Ce rapport est l'aboutissement de l'une des 2 missions dont l'IGAS avait été saisie suite à une agression mortelle, survenue en décembre 2019, entre deux jeunes confiés au service départemental de l'ASE, dans un hôtel de Suresnes où ils étaient hébergés. L'objectif était de "mieux cerner et comprendre cette réalité" du recours hors établissements et structures autorisés ou habilités par l'ASE pour l'accueil d'une partie des mineurs protégés, alors que jusque là il n'existait "aucune donnée consolidée sur ces modes et modalités d'accueil ; ni sur les effectifs, ni sur les contextes de recours, ni sur leur cadre juridique ; ni enfin sur leurs conséquences en termes de réponses aux besoins des publics pris en charge".
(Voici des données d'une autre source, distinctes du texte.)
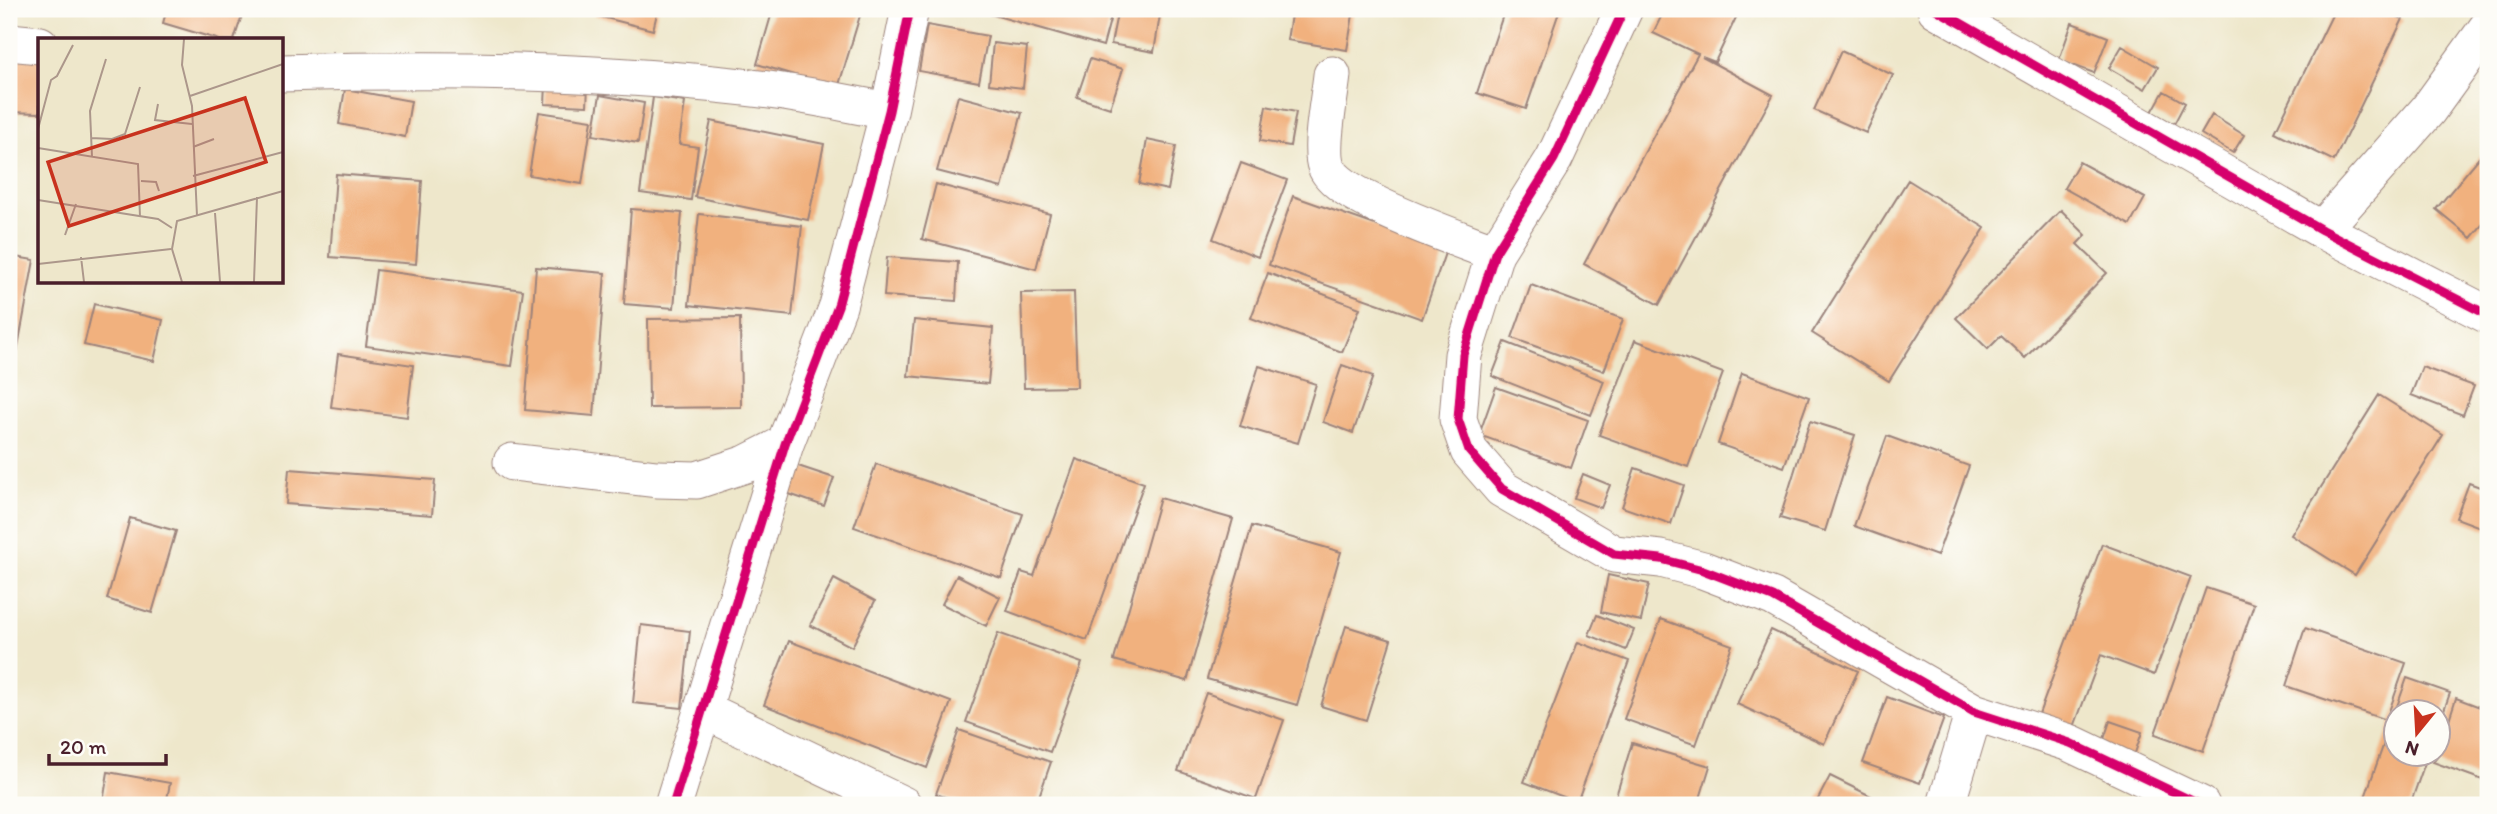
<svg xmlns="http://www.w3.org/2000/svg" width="2497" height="814" viewBox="0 0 2497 814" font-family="Itim,sans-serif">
<rect width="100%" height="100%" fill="#fdfcf7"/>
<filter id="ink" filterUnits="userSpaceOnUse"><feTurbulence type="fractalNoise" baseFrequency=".0143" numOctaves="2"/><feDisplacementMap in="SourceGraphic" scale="14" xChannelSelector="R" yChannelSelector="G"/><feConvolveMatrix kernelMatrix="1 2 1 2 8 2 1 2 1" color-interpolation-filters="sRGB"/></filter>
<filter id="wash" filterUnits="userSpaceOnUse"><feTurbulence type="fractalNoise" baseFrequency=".00686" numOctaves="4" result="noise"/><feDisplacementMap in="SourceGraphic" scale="28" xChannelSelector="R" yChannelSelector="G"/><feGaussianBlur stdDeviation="1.57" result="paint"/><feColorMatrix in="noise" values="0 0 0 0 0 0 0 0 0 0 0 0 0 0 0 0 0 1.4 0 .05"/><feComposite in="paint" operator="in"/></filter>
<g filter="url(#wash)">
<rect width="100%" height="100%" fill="#eee7cb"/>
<g id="blocks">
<path fill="#f1b17e" d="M167 9H244L234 40H220L163 23Z
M596 9H658L653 30 594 15Z
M773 9H862L838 88 757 64Z
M991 9H1113L1103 46 990 14Z
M1118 9H1161L1154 52 1111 44Z
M1292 9H1354L1347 50 1287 40Z
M1505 9H1560L1526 109 1477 93Z
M1665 9H1740L1715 62 1702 57 1773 95 1659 305 1584 264 1698 54 1653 33Z
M2335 9H2381L2403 19 2334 161 2275 132Z
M2072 23 2108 37 2094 73 2059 60Z
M927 25 988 36 979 82 919 71Z
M993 43 1027 47 1023 88 989 84Z
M2122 46 2158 67 2145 89 2109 68Z
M1841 51 1893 75 1866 133 1814 110Z
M9 58H40V113L9 112Z
M1090 59 1123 69 1110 108 1077 97Z
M546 85 588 87 587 106 545 104Z
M345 89 411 101 405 137 339 124Z
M2164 91 2185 103 2174 124 2152 112Z
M600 95 644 103 638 143 593 135Z
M958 96 1022 113 1002 188 937 171Z
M653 97 685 102 679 144 698 147 691 200 640 193Z
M1266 106 1296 112 1290 146 1260 141Z
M539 112 592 120 582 184 529 175Z
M2212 115 2244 135 2233 153 2201 134Z
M711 121 824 144 808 220 695 197Z
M1147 140 1176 146 1168 190 1139 184Z
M2488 147V218L2471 238 2436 209Z
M2079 162 2145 198 2130 225 2064 188Z
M1241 163 1287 180 1258 257 1213 239Z
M336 174 422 181 416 264 330 257Z
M1908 180 1985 228 1889 381 1812 333Z
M936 184 1050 214 1036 269 922 239Z
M1293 196 1446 250 1422 319 1269 265Z
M631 209 682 213 674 308 624 304Z
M2061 210 2086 235 2077 244 2107 273 2025 358 2001 336 1988 349 1956 318Z
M699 214 802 226 792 316 689 305Z
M9 256 34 260 17 352 9 351Z
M887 257 958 262 956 301 884 296Z
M536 267 605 273 594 416 525 410Z
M376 270 523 290 512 366 366 346Z
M1268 273 1360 308 1342 352 1251 318Z
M1531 285 1623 319 1604 371 1512 338Z
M1074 292 1077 387 1024 388 1021 293Z
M94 304 163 320 154 361 84 345Z
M740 318 741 407 649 408 648 319Z
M914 320 993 328 988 384 908 376Z
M1635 340 1723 373 1688 467 1599 435Z
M1505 342 1604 381 1591 415 1492 376Z
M338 354 413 365 407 417 331 407Z
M1342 365 1373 376 1353 433 1323 422Z
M1259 366 1316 384 1298 443 1240 426Z
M2422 367 2474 386 2463 415 2411 395Z
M1742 373 1809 397 1784 467 1718 444Z
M1496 387 1588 420 1571 468 1479 435Z
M2379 395 2443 435 2355 575 2291 535Z
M1810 421 1855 435 1825 531 1780 518Z
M1887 436 1969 466 1937 556 1854 526Z
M1076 459 1144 483 1087 640 1007 611 1021 572 1034 576Z
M876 464 1023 514 1001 578 854 527Z
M795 465 834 478 824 506 786 493Z
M1635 468 1684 485 1671 524 1622 507Z
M289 469 435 480 432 515 286 504Z
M1583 474 1610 485 1601 508 1574 498Z
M2469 483 2488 490V530L2456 518Z
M1160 498 1233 519 1187 681 1114 660Z
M130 518 176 531 152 613 107 599Z
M1252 526 1341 552 1297 705 1207 679Z
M2102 544 2191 577 2154 675 2101 655 2074 727 2039 714Z
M957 575 1000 597 986 626 942 604Z
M1608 575 1649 584 1641 621 1601 612Z
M834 579 875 601 852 647 810 625Z
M2206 588 2254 604 2203 751 2155 734Z
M1597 615 1634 630 1626 650 1589 635Z
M1661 619 1732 645 1696 745 1624 719Z
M641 625 690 631 682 708 633 703Z
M1346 626 1391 640 1366 720 1321 706Z
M2305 628 2406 663 2386 720 2286 686Z
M1771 630 1858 671 1824 744 1737 704Z
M998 633 1082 663 1050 752 966 722Z
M789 641 951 702 927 768 764 705Z
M1578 642 1629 661 1577 802 1524 782Z
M2407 678 2450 693 2438 727V712H2396V754H2428L2410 805H2370L2363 803Z
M1206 693 1284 720 1256 799 1178 771Z
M1887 697 1944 718 1920 783 1863 763Z
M2456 698 2488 710V782L2433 762 2438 754Z
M2110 721 2142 732 2133 759 2101 748Z
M959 730 1051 762 1036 805H968L936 794Z
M1632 743 1710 766 1698 805H1648L1616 796Z
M108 772 170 783 166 805H119L103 802Z
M1830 776 1889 805H1815Z"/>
</g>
</g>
<g filter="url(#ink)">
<use href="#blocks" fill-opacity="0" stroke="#9c837b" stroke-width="2"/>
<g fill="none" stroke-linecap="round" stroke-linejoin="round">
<defs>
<path id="minor" d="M1624 9 1554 159 1495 253 1463 355 1458 419 1469 451 1502 489 1614 554 1661 559 1703 570 1773 597 1974 712 2070 743 2201 805
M1936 9 2322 230 2488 315
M9 42 40 45
M282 73C444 68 607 70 769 90 809 95 849 104 889 111
M1332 75C1330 96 1319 147 1326 166 1338 199 1461 239 1495 253
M2322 230 2428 110 2488 27
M512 462 657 479 697 480 746 464 785 444
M704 710 903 805
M673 805 785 444 838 306 889 111 910 9
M1946 805 1974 712"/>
</defs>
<use href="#minor" stroke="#9c837b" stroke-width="39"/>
<use href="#minor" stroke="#fff" stroke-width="37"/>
<defs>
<path id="cycleway" d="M1624 9 1554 159 1495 253 1463 355 1458 419 1469 451 1502 489 1614 554 1661 559 1703 570 1773 597 1974 712 2070 743 2201 805
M1936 9 2322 230 2488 315
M673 805 785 444 838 306 889 111 910 9"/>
</defs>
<use href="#cycleway" stroke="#fdfcf7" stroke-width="13"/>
<use href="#cycleway" stroke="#d6006c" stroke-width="9"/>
</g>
</g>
<g transform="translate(38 38)">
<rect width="245" height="245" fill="#eee7cb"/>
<path fill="none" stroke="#ac978b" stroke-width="2" d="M146 1 144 27 154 68 159 178M152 58 245 26M120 66 117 82 154 86M0 91 13 42 19 38 35 7M53 100 74 101 87 96 102 49M155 109 176 101M0 110 100 126 102 179M54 119 52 73 68 21M155 138 245 114M103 143 118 144 121 153M0 162 120 181 134 190M177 175 182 244M27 197 38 166M43 219 46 244M0 226 133 211M144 244 134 211 139 183 245 153M216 244 219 159"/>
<path fill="#c8321e" fill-opacity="0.15" stroke="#c8321e" stroke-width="3.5" d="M207 60 228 124 31 188 10 124Z"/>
<rect width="245" height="245" fill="none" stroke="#4a1f2b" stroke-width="3.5"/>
</g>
<rect width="2497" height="814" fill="none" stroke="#fdfcf7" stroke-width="35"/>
<g transform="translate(2417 733) rotate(198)"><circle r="33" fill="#fdfcf7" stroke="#b5a4a5" stroke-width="2"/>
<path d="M0-5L12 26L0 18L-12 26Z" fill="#c8321e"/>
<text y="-10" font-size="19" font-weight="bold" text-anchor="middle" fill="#4a1f2b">N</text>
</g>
<path d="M49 754v10h117v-10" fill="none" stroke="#4a1f2b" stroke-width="3.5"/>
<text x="60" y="754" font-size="21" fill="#4a1f2b" stroke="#fdfcf7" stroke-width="5" paint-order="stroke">20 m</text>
</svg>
Notons aussi, parmi les constats négatifs que font les inspecteurs concernant ce recours à l'accueil hôtelier, que figure celui du coût, jugé "très élevé". Il est estimé, pour l'ensemble des Départements ayant répondu à l'enquête, à plus de 72 millions d'euros pour l'année 2019 et représenterait près de 6 % du total des dépenses de placement (hors accueil familial). Par extrapolation, ce montant pourrait s'élever au total à près de 250 millions d'euros au niveau de la France métropolitaine, calcule la mission.